§ What the task asks:
Every line containing the string "holes" is to be copied from the records.

§ Entries supplied:
---+---

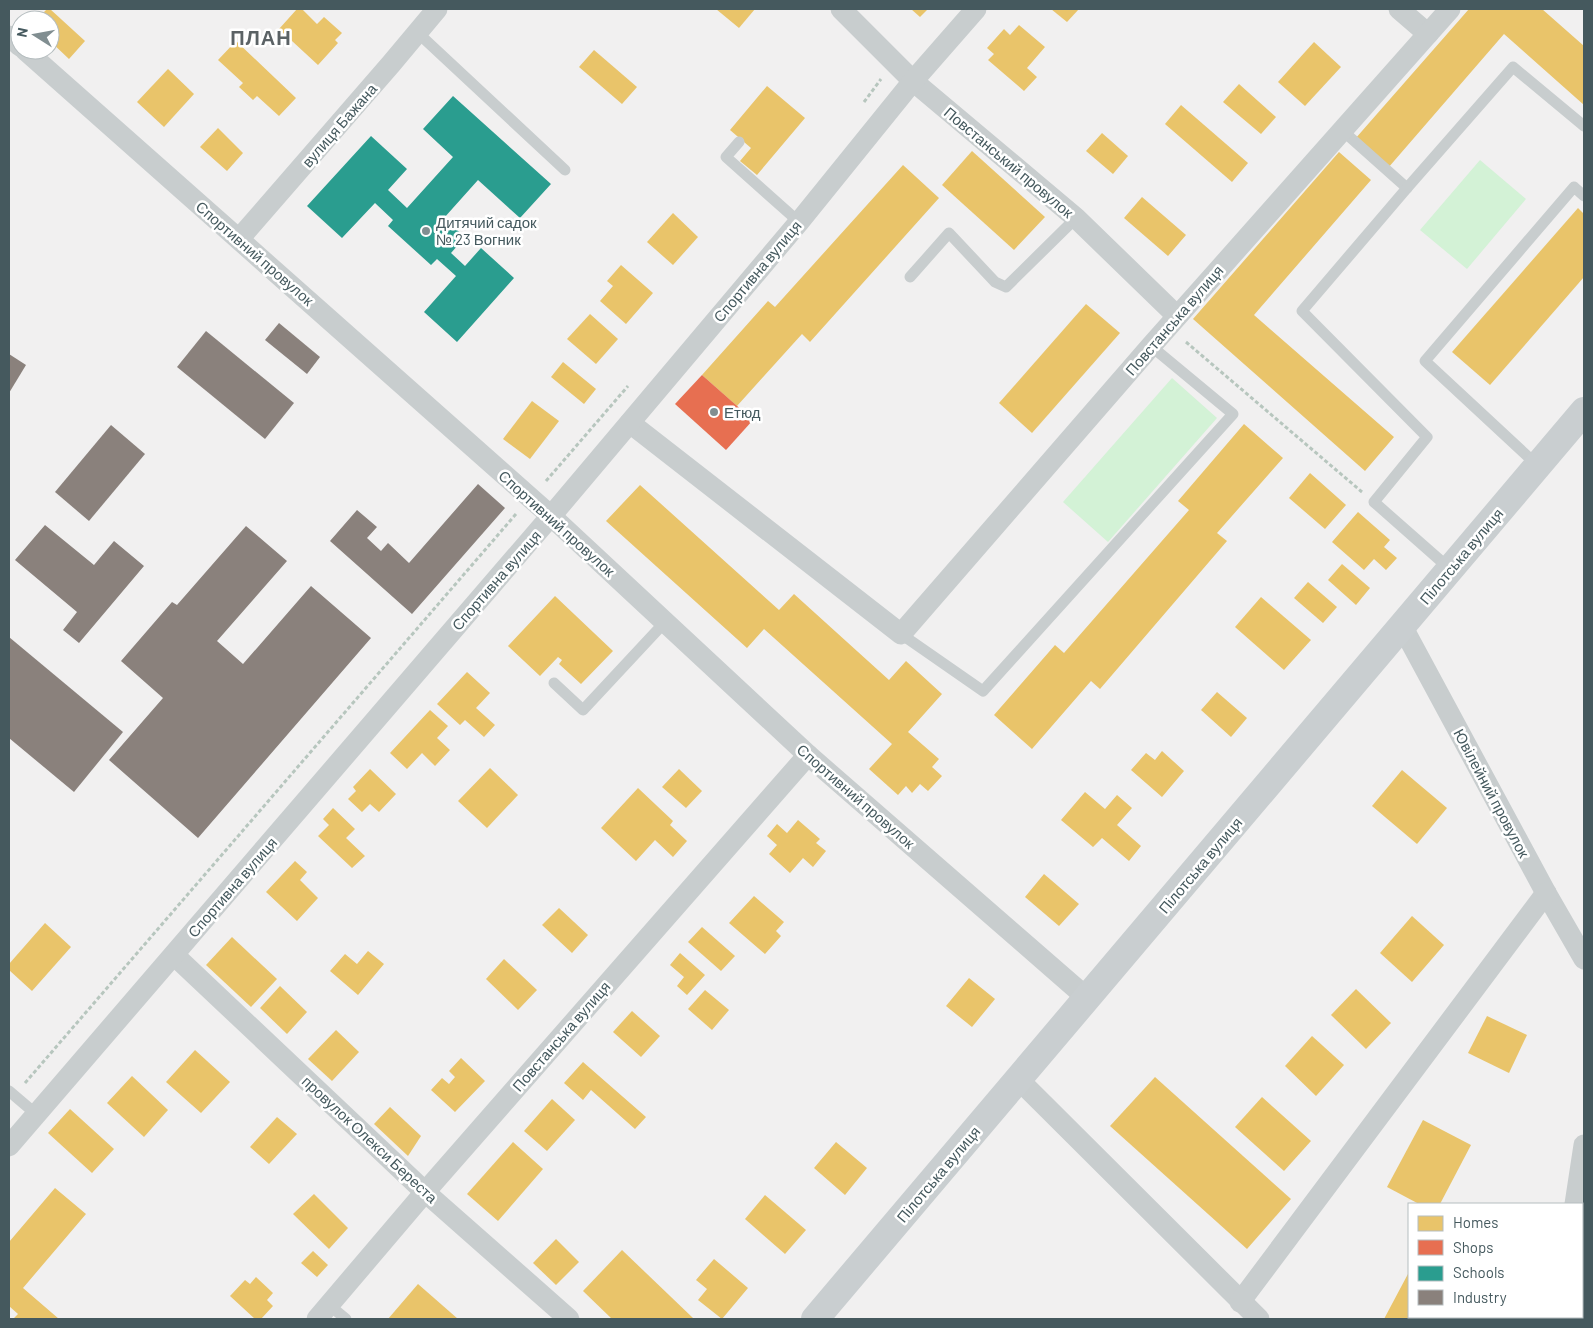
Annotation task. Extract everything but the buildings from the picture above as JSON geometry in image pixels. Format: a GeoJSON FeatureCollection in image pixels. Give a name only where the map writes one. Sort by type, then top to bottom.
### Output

---+---

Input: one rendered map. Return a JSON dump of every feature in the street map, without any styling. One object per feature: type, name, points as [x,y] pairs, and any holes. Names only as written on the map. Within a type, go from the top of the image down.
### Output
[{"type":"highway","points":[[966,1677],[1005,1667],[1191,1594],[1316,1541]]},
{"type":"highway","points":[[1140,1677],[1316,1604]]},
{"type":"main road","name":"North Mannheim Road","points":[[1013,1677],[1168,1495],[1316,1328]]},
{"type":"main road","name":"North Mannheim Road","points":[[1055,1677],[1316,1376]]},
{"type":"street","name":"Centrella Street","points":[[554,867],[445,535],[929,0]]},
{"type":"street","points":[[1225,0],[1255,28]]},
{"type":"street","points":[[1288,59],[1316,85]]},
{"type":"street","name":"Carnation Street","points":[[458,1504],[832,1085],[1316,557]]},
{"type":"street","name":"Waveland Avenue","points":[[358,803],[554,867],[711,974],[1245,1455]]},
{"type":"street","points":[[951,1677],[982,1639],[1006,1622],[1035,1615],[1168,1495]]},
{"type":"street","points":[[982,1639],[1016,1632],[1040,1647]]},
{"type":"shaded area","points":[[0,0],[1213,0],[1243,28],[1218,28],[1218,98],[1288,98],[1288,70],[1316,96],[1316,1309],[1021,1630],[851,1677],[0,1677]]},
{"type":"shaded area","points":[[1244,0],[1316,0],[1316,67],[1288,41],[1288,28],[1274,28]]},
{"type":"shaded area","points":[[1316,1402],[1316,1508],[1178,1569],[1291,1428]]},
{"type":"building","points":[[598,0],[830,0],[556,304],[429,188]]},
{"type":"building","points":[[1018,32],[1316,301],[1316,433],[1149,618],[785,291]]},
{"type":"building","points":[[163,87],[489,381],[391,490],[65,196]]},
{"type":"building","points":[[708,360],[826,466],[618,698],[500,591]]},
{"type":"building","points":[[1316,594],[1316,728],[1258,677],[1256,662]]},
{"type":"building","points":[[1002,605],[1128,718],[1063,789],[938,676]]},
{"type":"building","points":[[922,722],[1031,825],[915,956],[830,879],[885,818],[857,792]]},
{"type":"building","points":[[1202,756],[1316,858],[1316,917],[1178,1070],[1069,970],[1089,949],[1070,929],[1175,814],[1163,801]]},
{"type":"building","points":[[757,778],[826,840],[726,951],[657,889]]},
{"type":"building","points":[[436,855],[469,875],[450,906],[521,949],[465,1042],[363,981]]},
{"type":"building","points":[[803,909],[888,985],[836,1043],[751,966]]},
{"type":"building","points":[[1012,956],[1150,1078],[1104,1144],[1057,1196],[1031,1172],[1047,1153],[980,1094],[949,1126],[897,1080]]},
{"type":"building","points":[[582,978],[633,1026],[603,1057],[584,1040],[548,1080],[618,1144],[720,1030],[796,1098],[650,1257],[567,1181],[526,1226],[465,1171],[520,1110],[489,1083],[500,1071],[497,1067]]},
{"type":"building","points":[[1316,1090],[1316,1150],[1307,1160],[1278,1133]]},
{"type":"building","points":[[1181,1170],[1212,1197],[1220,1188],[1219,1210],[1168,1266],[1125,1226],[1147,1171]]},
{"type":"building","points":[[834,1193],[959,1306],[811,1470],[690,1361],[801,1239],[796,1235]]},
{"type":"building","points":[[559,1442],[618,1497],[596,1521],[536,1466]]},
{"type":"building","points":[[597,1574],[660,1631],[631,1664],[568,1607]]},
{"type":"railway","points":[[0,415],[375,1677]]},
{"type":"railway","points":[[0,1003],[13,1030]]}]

---+---

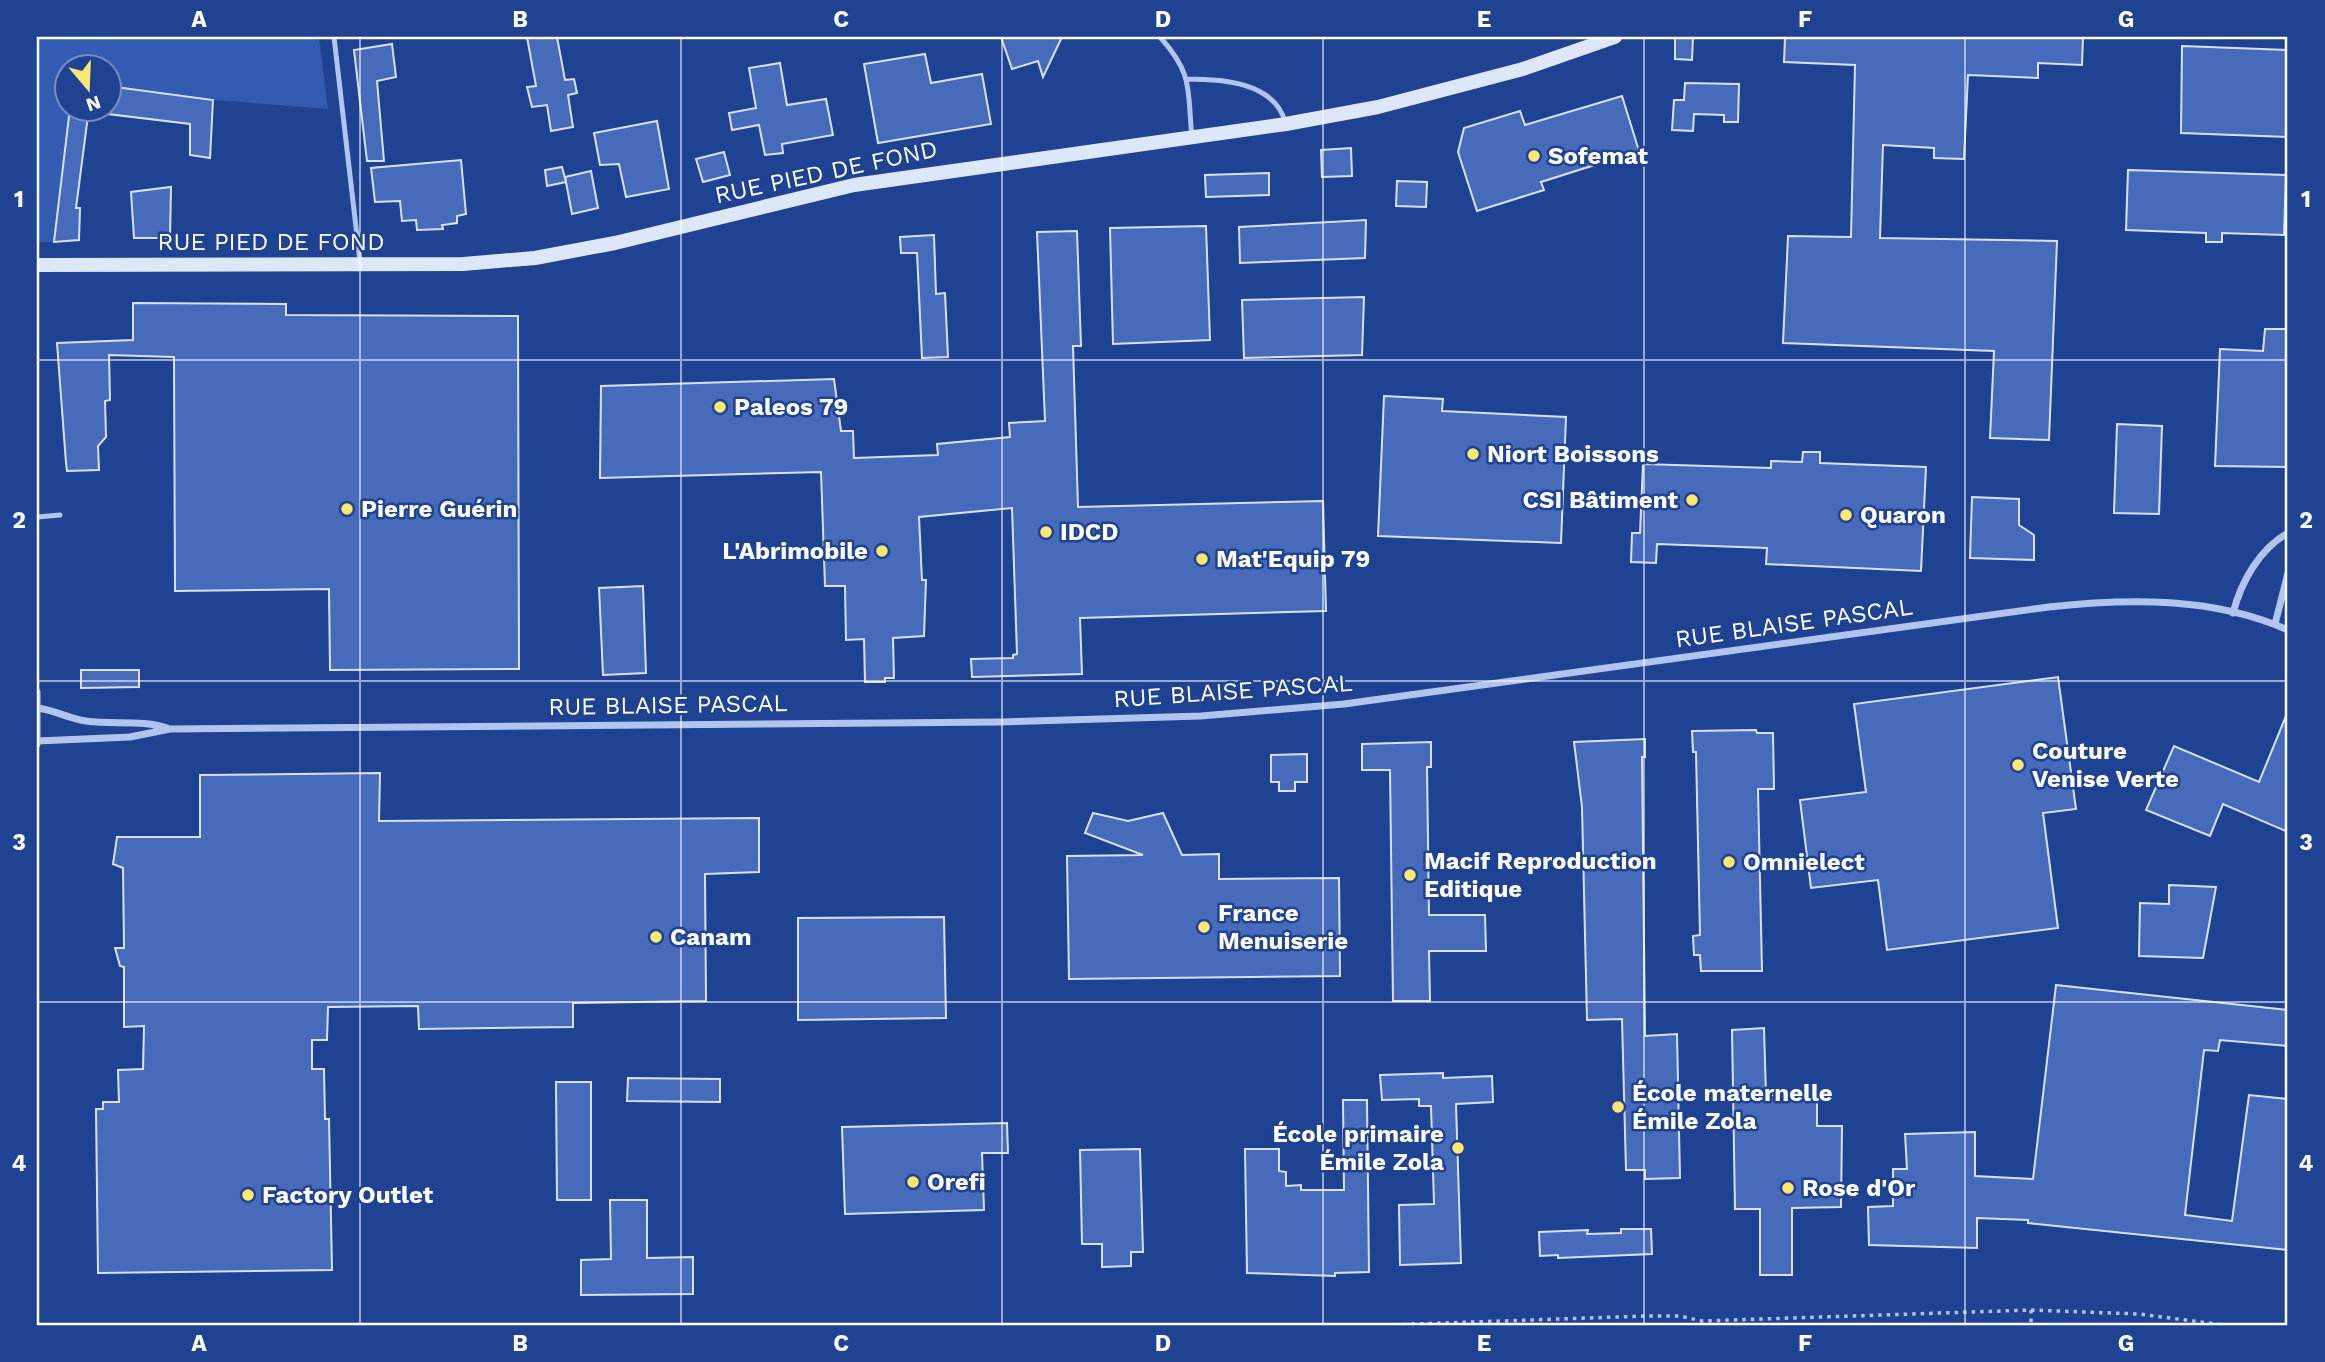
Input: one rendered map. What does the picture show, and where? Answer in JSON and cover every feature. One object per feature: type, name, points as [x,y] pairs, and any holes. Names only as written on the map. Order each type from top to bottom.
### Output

---+---

§ Your response:
Input: one rendered map. Return a JSON dump of every feature in the street map, without any styling. One object per feature: type, name, points as [x,y] pairs, and any holes. Names only as written on the map. Within a type, go from the top of the image down.
Input: one rendered map. What does the picture show, and where? Answer in JSON and cover every feature. One object per feature: type, name, points as [x,y] pairs, and any holes. Names only as written on the map. Order each type from top to bottom.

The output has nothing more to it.